# Dataset content
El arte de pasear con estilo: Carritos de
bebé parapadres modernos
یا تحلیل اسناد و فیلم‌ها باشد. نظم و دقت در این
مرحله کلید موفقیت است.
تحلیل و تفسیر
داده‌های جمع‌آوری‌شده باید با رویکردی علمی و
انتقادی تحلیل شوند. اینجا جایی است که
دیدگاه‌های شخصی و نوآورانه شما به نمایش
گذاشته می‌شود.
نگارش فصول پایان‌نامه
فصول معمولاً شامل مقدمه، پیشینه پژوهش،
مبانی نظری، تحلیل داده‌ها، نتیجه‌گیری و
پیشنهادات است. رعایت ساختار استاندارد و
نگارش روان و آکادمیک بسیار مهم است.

==

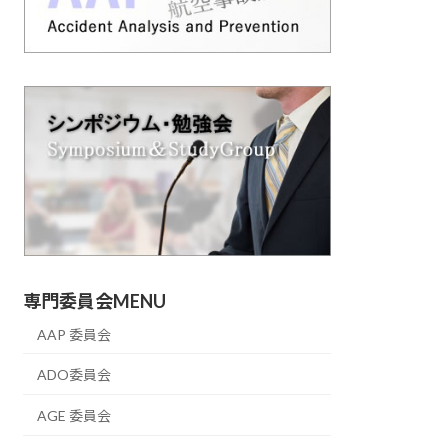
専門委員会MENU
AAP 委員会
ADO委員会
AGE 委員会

---

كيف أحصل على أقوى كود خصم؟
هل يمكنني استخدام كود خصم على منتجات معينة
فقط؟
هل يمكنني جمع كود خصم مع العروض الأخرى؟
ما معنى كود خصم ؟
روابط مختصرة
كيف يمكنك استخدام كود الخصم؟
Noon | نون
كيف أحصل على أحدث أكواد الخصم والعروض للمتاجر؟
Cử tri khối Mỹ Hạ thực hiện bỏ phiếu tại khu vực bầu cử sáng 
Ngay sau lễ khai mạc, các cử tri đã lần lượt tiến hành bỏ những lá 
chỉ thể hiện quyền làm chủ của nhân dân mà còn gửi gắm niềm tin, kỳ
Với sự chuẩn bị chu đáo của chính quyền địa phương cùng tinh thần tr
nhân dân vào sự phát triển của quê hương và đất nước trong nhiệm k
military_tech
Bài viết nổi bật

# Work instructions
When a line of the material holds the string "يمكنني", copy that line.

# Result of this exercise
هل يمكنني استخدام كود خصم على منتجات معينة
هل يمكنني جمع كود خصم مع العروض الأخرى؟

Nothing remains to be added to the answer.